For EUI and PHI flushes are modelled as follows:

  • Assume PHI flushes data taken in the first remote sensing windows steadily until the start of the next 3 remote sensing windows, also synoptics as they are generated. Flushes are daily during RSWs, weekly otherwise.
  • Assume EUI flushes RSW data daily, synoptic data weekly.

The frequency of flushes is somewhat arbitrary. More frequent, smaller flushes would be better, but including these would have made building the plan more time consuming. Less frequent, larger flushes may not work when the SSMM is closer to full.


In summary, with the assumed station coverage, we should be able to support:

  • LTP-8 style RS synoptics outside RSWs
  • EPD & STIX constant rates as described
  • Other IS in high rate whenever we're within 0.8 AU, also beyond 0.8AU in good downlink conditions (this latter is functionally free).
    • EID-A rate: 2023-05-28 - 2023-08-20, high the rest of the time
  • 4x EID-A for other remote sensing in RSWs 7-10
  • 5x EID-A for other remote sensing in RSWs 11 & 12
  • Note PHI is really only constrained by their internal memory during RSWs 10-12, we'll be able to downlink (almost) anything they flush to the SSMM during the interval in which we're close to Earth.

This results in the following SSMM fill profile:

This gives us a peak SSMM fill state of around 70%. We don't want to go further at this point.

This implies the following data latencies (note for EUI, PHI & STIX it's time between flush & downlink, not generation & downlink):

In situ latencies are higher because of the high rate observations extending some weeks after the end of the RSWs into the worse downlink period. No latencies are higher than 90 days.
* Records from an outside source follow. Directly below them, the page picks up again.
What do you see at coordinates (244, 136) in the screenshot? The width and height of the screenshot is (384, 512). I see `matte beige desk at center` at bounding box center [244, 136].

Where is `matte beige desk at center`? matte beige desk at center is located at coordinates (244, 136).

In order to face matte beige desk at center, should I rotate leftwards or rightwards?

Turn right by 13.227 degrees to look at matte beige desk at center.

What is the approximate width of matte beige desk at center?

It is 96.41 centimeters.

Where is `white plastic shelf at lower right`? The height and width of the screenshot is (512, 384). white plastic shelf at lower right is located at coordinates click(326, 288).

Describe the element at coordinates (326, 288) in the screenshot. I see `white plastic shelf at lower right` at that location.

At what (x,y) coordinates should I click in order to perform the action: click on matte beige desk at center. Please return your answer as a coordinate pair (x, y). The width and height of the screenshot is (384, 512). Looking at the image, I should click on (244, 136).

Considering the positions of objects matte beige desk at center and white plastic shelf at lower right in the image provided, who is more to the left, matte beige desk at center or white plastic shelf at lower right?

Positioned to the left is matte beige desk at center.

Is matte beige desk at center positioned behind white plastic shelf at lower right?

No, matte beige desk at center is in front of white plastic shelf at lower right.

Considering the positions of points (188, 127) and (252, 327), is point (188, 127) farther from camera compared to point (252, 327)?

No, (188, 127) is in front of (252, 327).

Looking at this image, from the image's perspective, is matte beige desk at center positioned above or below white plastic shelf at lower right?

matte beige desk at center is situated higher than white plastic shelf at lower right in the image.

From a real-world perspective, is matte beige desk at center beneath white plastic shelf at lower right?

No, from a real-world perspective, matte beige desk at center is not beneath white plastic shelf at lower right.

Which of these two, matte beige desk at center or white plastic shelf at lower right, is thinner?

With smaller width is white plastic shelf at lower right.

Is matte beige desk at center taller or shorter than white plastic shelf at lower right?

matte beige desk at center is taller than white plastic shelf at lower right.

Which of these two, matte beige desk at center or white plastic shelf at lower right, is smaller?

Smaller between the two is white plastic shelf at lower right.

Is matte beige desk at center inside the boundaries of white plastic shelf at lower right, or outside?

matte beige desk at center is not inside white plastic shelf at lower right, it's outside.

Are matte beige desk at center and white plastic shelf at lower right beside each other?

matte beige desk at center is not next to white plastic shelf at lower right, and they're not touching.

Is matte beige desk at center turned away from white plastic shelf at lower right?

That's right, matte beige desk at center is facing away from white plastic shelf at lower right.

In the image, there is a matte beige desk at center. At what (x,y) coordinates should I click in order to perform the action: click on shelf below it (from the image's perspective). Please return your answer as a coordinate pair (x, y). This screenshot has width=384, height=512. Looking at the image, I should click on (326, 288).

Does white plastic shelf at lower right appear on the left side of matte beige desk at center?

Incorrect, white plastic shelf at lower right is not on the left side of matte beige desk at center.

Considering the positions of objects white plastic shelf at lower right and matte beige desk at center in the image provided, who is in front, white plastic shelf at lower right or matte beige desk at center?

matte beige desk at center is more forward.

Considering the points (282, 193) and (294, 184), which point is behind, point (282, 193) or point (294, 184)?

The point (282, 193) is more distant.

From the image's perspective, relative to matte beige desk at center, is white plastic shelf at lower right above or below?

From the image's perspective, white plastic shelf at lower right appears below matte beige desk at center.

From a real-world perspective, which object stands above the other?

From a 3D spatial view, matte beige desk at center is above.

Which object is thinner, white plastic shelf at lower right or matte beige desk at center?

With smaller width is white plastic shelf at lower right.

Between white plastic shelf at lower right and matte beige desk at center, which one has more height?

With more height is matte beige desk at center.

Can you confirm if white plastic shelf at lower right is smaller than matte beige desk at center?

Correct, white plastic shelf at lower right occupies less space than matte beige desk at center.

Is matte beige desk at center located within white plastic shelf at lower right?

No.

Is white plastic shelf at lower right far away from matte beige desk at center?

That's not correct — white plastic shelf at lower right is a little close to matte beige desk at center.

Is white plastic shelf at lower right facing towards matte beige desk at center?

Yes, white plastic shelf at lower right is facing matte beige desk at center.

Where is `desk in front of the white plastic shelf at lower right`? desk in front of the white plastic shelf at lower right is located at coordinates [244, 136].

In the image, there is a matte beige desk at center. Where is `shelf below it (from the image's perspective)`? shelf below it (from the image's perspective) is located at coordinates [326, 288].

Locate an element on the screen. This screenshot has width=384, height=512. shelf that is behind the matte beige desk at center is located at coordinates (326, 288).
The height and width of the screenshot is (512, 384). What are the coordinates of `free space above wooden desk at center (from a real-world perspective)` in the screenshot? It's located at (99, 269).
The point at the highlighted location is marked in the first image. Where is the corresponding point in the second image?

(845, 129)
Some more optimisation of downlink share needs to be done to equalise fill states and latencies per instrument as far as possible.

Data Accounting

The straw man plan analysed here implies the following data generation:

  • IS Generation over the segment: 221270 MiB (287 out of 371 days in high rates)
  • RSW Generation over the segment: 232960 MiB
  • RS Synoptic Generation over the segment: 84625 MiB

Scope for More Data Generation

The above plan essentially fills the downlink, apart from during the very good periods when the spacecraft is close to the Earth:

So the only scope for additional activities is during these periods (i.e. before RSW7 and after RSW 12). Of course, PHI could generate more in the first set of remote sensing windows if they were willing to keep those data internally until after the second set of remote sensing windows.

Available Trade-offs

  • Move data between RSWs. This is mostly limited by SSMM store size.
  • Increase RSW data by switching IS to high rates closer to the Sun.
    • Switching IS to high rate at 0.7 AU instead of 0.8 AU buys approximately 1.1 remote sensing window EIDA volumes, i.e. we could increase one RSW's generation from 4xEIDA to 5xEIDA.
    • Switching IS to high rate at 0.6 AU instead of 0.8 AU buys approximately 2 remote sensing window EIDA volumes
    • Switching IS to high rate at 0.5 AU instead of 0.8 AU buys approximately 2.8 remote sensing window EIDA volumes
  • Run IS high rates at higher heliocentric distances by reducing RSW data.
    • Switching IS to high rate at 0.85 AU instead of 0.8 AU would mean reducing RSW generation by 0.75 of a RSW EIDA volume.
    • Switching IS to high rate at 0.9 AU instead of 0.8 AU would mean reducing RSW generation by 1.75 RSW EIDA volumes.
    • Keeping IS in high rates throughout would mean reducing RSW generation by 4.25 RSW EIDA volumes.
  • Reallocate data between RS synoptics and others.
    • We'd prefer not to do this, if synoptics are always the same ops are simpler. 

Implications for 2023 pass requests

Assuming RSW locations don't change significantly, for H1, we plan to ask for the following:

  • Daily passes in March & April so as not to over-constrain RSW ops but also allow VSTP.
  • Maximise downlink in May & June through extra passes if available.
  • Give up station time in January and February if needed to achieve the above.

A positive outcome would help us do a bit more. An equivalent request will be made for H2 late this year.